Finalmente esta iniciación debe mostrarnos cómo Jesús de Nazaret, el Crucificado y Resucitado,
forma parte de ella misma”.

Es que, si en esa invocación a la mística el cristianismo coincide con otras religiones, a


continuación juega con una dialéctica en la que a Dios, a quien nadie ha visto, lo hemos
contemplado en Jesús. El Dios innombrable es nuestro Padre y lo que es invisible e intangible lo
hemos visto con nuestros ojos y tocado con nuestras manos.

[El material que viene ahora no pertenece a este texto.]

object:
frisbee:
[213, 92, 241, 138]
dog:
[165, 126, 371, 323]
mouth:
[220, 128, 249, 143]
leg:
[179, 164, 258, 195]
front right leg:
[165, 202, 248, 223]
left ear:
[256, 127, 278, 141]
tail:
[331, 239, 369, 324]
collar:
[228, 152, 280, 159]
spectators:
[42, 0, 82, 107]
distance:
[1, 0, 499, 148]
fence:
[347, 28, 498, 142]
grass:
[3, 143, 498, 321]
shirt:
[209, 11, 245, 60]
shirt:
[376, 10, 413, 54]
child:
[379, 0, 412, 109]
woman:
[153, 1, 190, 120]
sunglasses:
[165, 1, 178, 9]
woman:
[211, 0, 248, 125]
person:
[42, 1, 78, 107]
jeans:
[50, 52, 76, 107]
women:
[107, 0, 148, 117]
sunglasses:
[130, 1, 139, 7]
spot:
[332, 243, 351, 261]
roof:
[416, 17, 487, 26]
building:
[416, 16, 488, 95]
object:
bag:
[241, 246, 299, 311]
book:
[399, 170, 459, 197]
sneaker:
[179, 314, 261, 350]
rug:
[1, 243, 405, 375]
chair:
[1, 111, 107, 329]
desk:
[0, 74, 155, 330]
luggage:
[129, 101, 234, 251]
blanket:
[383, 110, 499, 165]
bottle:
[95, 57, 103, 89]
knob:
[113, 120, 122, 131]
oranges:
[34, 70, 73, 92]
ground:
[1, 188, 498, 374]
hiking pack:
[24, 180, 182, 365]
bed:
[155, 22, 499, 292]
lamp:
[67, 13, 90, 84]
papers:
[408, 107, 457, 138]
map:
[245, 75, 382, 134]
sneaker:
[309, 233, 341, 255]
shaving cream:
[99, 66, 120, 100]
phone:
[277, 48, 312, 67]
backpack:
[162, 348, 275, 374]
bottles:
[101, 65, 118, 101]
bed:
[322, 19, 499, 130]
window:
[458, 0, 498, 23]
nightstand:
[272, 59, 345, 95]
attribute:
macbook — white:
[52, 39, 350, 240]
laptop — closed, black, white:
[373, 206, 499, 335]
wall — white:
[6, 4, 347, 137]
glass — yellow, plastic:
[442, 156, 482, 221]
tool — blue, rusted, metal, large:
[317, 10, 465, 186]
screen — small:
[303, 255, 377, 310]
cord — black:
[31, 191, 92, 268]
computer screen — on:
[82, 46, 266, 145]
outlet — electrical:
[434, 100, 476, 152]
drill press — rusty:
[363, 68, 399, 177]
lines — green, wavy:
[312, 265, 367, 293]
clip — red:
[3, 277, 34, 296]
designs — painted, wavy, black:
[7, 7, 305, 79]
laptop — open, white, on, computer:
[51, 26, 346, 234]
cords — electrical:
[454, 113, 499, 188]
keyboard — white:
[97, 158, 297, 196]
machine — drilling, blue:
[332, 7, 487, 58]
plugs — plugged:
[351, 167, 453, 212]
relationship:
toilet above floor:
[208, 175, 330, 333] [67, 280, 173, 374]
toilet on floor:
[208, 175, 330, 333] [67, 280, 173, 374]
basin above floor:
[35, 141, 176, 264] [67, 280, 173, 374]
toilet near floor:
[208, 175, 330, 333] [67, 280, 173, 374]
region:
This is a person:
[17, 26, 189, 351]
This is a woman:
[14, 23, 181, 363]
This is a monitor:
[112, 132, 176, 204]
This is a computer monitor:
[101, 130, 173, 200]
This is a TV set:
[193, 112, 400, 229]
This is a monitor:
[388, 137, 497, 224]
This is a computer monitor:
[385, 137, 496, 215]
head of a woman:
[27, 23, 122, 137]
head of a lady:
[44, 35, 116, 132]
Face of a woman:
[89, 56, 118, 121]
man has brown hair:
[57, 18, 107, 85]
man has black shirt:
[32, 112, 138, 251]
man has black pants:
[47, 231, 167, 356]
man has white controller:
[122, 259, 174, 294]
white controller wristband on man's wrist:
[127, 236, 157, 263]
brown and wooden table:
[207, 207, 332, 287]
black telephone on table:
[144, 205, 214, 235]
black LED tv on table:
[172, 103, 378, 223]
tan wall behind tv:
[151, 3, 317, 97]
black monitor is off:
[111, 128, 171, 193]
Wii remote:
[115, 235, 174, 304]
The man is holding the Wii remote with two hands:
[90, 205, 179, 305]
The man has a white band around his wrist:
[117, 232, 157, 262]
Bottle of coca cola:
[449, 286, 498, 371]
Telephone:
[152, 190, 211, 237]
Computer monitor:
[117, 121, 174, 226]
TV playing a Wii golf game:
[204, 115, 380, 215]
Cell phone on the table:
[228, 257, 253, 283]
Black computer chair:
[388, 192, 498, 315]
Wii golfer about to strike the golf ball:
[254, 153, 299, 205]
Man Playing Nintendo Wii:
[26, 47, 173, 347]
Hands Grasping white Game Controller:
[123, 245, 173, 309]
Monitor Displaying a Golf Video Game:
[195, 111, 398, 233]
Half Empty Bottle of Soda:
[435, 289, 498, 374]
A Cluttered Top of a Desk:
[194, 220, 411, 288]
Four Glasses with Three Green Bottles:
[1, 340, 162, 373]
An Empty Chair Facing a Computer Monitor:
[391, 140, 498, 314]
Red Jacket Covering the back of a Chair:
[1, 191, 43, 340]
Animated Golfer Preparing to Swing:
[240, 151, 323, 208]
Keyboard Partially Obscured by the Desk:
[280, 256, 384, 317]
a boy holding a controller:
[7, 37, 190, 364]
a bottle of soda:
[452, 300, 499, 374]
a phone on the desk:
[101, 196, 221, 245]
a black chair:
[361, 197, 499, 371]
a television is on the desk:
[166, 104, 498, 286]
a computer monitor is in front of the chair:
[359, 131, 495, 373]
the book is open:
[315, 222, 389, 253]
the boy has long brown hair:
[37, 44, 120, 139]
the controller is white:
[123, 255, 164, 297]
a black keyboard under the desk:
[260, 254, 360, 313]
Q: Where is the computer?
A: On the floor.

Detrás de lo que acaba de decirse está mi convencimiento de que sólo puede llegar a Jesús
quien se ha adentrado en ese camino de la mística. El mismo se quejaba de los que “tienen
ojos y no ven, tienen oídos y no oyen” es que estaba convencido de que sólo podrían hacerlo
los adoradores en espíritu y en verdad.

Sin ese acceso desde la mística, muchos verán a Jesús únicamente como un predicador del
amor a los demás, una conclusión a la que veo con sorpresa que llegan ahora algunos
cristianos veteranos. Pero ciertamente no es difícil acabar en esa reducción que elimina o
seculariza frases y afirmaciones de Jesús o sus discípulos. ¿Cómo, si no es desde una
experiencia profunda, puede afirmarse algo que parece desmentido por la realidad, que “todas
las cosas colaboran para el bien de los que aman a Dios”? Lo mismo ocurre con la
argumentación de Pablo sobre la cruz, escándalo para los judíos, necedad para los gentiles
pero para los creyentes poder de Dios y sabiduría de Dios.

Parece que la mística se abre camino. Como decía Thomas Merton: “Quizá sea muy
importante, en nuestra época de violencia e intranquilidad, redescubrir la meditación, el rezo
intuitivo, íntimo y silencioso, el silencio creativo cristiano”.